*Goal of the exercise:* Read through the records below and copy each line that uses the word "Saturday".

*Material for this exercise:*
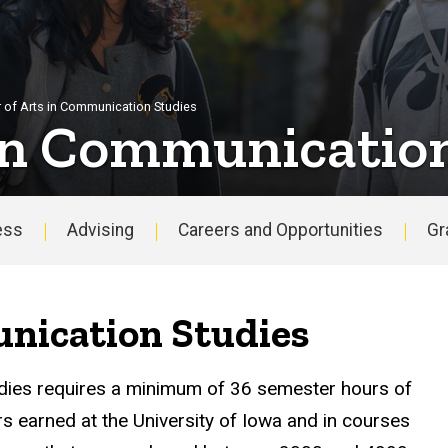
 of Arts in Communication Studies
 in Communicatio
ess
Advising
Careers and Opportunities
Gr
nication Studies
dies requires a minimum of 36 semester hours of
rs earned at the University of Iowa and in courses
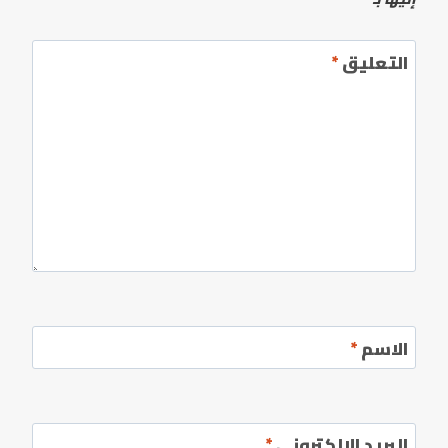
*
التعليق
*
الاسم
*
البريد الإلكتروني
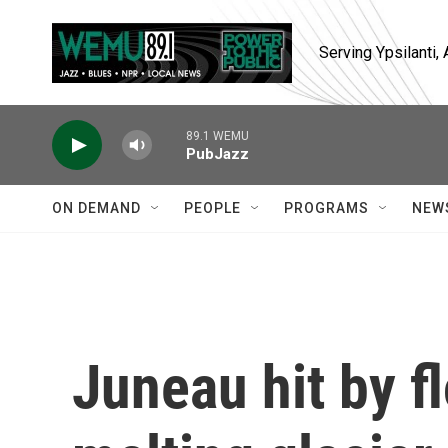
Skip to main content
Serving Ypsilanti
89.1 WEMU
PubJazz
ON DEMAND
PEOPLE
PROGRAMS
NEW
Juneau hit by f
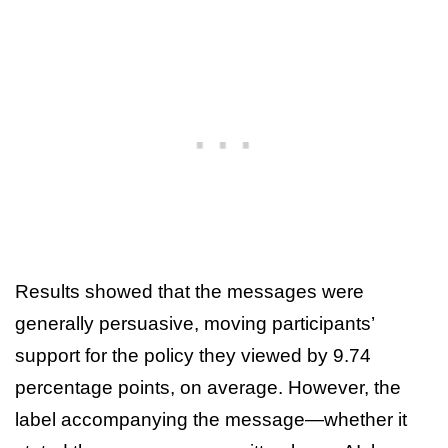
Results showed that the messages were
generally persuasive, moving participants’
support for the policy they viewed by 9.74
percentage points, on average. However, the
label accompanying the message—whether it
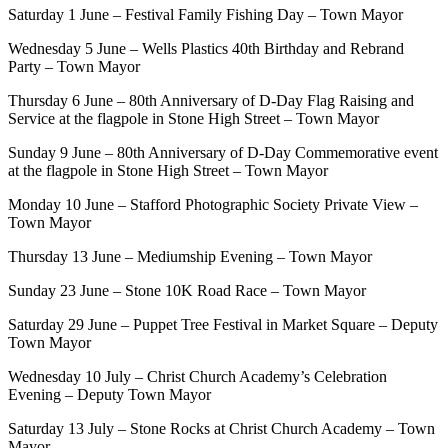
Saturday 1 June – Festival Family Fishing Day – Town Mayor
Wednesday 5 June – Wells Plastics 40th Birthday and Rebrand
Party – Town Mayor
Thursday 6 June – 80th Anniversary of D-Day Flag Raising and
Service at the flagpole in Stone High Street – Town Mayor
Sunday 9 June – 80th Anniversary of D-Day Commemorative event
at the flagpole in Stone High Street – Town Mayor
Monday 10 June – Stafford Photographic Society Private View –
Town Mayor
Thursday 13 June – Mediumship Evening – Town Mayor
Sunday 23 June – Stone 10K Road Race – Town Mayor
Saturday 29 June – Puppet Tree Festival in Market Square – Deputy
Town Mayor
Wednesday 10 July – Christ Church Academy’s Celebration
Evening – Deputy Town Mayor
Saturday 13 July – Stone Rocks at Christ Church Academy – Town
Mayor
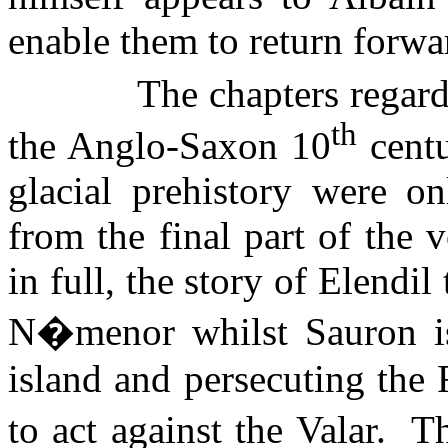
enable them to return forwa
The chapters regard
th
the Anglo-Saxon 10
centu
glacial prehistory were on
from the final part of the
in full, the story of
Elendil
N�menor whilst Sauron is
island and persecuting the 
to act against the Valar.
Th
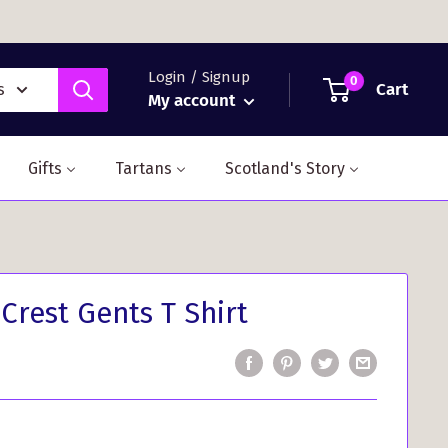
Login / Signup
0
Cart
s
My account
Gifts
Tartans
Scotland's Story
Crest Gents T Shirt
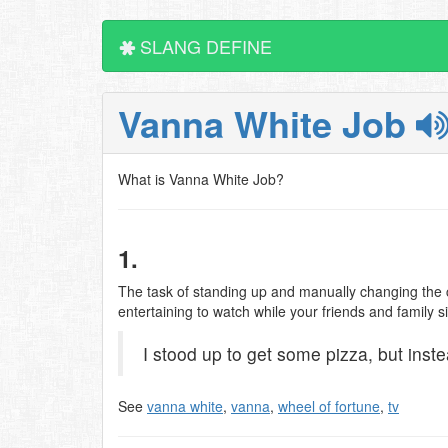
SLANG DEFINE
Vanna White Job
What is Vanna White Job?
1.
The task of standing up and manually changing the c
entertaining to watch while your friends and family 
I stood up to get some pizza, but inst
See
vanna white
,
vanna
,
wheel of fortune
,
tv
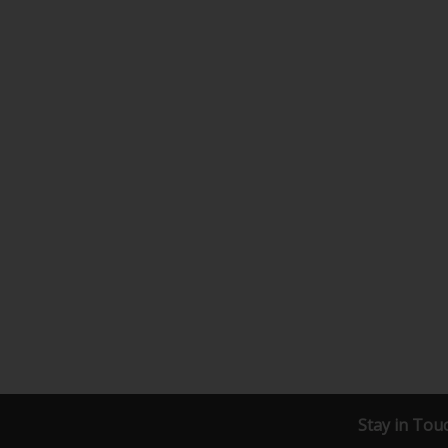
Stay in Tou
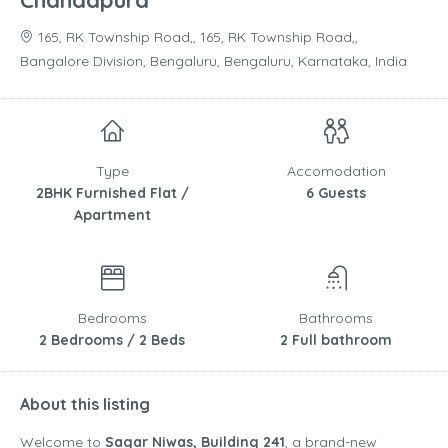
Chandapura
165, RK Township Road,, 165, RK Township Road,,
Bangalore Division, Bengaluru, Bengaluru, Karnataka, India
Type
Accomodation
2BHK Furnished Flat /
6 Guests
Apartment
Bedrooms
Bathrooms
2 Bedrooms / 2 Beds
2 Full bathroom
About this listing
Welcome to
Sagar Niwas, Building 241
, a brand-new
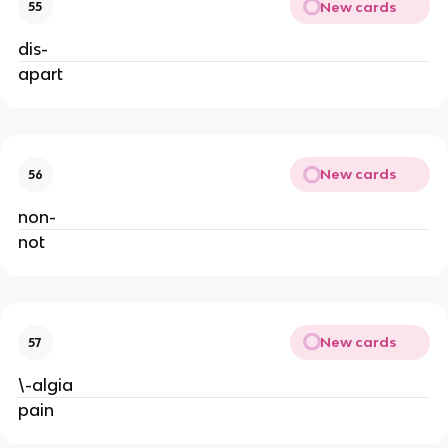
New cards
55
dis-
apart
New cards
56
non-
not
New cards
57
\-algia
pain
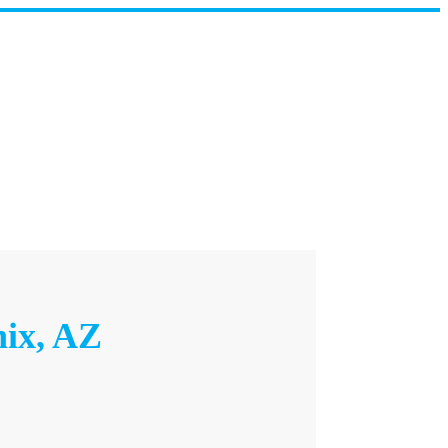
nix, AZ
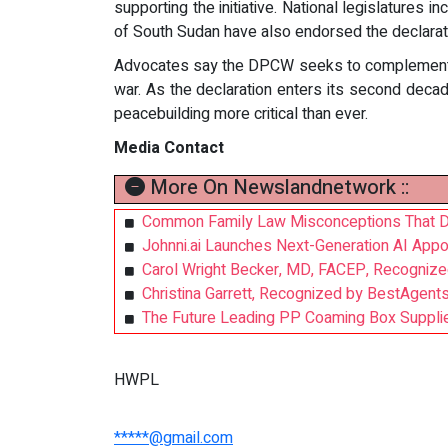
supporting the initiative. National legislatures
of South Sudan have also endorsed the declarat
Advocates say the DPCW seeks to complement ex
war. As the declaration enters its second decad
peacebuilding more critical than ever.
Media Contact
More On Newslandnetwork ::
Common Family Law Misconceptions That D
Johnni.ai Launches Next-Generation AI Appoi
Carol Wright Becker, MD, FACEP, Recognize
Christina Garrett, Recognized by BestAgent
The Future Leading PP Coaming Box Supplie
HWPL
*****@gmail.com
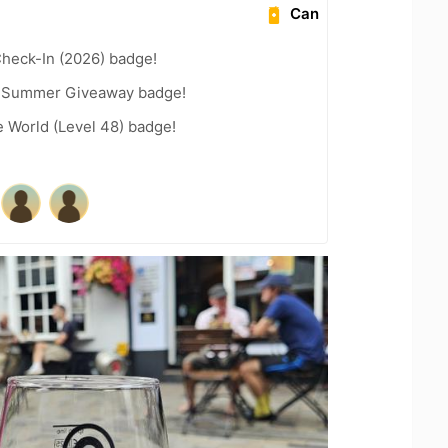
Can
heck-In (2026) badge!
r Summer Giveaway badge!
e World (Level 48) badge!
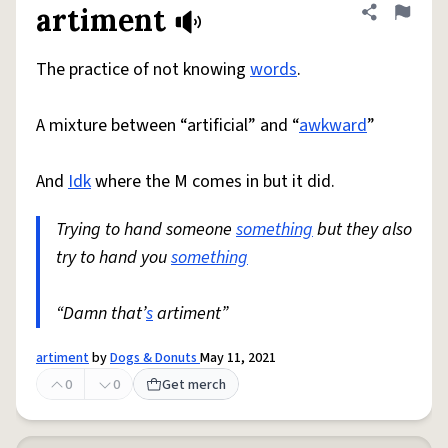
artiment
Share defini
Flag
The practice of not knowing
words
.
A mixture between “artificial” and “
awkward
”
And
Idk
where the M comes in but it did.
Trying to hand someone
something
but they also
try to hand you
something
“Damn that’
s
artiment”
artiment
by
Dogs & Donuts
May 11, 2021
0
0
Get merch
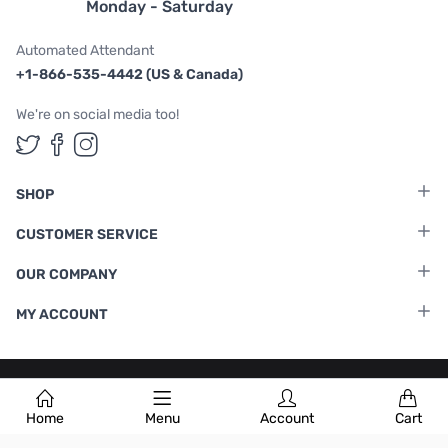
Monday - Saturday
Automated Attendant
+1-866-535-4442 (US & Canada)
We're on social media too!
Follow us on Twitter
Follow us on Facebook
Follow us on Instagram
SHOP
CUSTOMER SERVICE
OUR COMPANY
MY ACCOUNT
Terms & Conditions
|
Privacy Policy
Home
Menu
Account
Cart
---
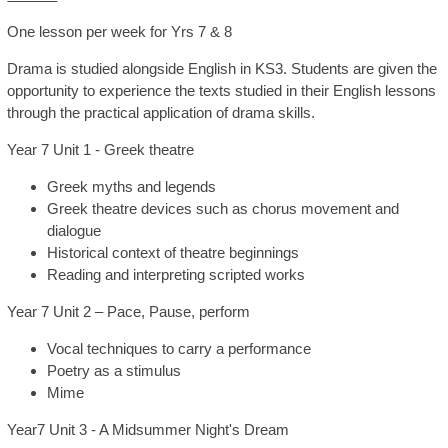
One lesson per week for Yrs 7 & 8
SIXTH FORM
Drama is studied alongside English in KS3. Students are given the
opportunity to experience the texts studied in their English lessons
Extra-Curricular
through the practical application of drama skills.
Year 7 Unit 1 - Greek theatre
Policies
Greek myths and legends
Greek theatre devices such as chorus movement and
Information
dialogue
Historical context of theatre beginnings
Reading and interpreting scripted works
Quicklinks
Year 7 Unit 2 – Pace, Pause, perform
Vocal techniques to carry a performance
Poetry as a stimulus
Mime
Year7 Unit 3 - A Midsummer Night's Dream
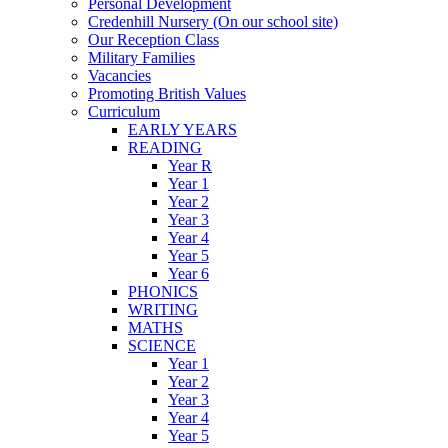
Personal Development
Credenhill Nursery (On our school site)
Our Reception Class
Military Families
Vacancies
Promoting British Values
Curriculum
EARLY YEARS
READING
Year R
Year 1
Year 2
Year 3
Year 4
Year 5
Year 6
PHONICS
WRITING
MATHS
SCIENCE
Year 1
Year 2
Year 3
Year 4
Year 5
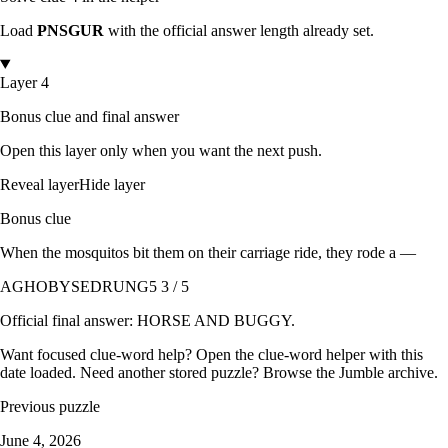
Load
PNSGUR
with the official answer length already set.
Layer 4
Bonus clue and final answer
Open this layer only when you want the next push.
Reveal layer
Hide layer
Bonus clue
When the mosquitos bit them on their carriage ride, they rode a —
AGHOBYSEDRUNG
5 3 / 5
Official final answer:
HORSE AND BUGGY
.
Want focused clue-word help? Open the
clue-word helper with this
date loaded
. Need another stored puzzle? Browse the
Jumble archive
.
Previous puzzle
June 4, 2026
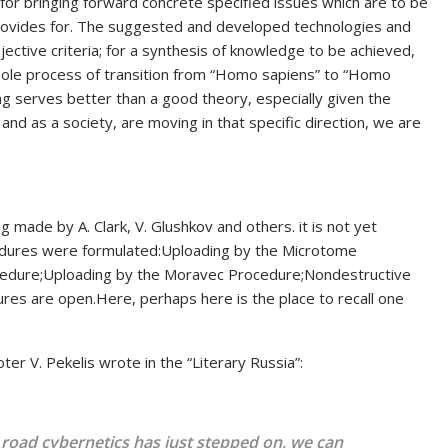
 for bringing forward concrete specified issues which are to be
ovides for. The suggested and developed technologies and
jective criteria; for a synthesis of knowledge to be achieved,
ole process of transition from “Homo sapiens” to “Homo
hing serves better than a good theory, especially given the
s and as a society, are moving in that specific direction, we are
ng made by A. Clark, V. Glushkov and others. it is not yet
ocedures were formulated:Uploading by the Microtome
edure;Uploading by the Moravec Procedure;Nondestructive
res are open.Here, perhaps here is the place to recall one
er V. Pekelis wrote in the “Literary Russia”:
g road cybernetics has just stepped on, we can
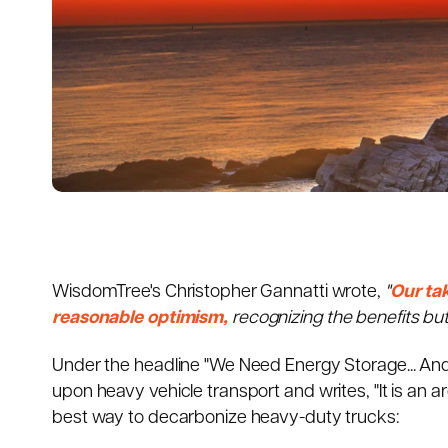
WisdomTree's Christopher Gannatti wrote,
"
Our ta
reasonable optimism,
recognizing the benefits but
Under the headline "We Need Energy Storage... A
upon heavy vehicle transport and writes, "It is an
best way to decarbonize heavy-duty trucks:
...
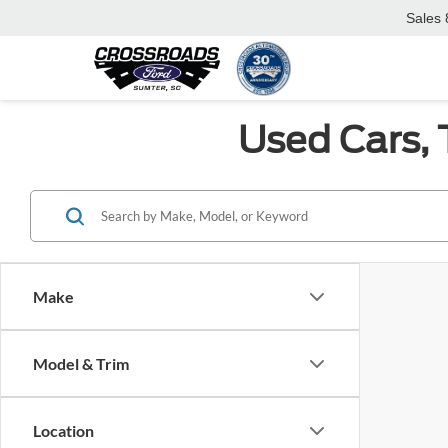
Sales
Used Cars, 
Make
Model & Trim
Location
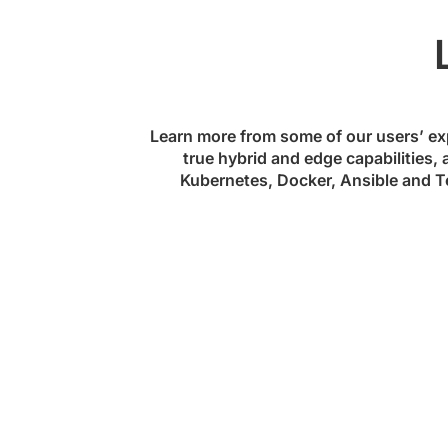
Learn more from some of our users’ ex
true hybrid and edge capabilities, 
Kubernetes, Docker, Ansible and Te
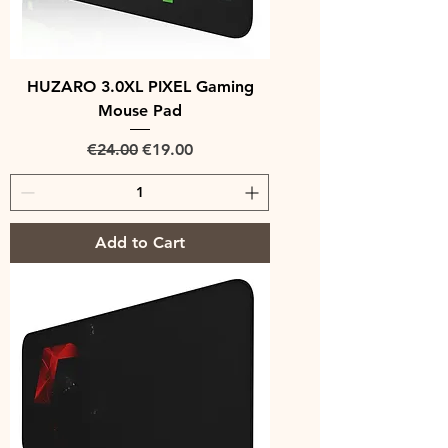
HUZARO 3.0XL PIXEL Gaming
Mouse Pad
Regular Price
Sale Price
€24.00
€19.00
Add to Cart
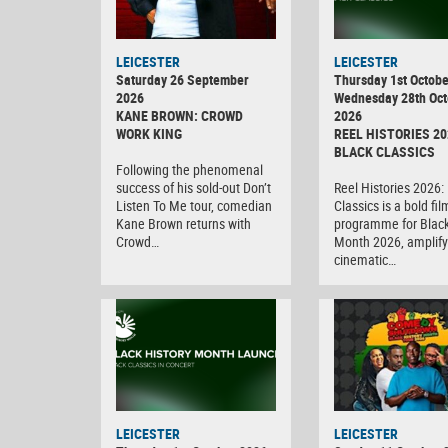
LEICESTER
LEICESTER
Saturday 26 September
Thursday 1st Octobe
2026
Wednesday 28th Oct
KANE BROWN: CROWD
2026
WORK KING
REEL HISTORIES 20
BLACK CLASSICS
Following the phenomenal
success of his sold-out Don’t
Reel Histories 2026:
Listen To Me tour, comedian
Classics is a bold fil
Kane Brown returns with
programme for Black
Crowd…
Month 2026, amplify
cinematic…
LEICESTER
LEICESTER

*Problem solution:*
Saturday 1 June – Festival Family Fishing Day – Town Mayor
Saturday 29 June – Puppet Tree Festival in Market Square – Deputy
Saturday 13 July – Stone Rocks at Christ Church Academy – Town
Monday - Saturday
Saturday 26 September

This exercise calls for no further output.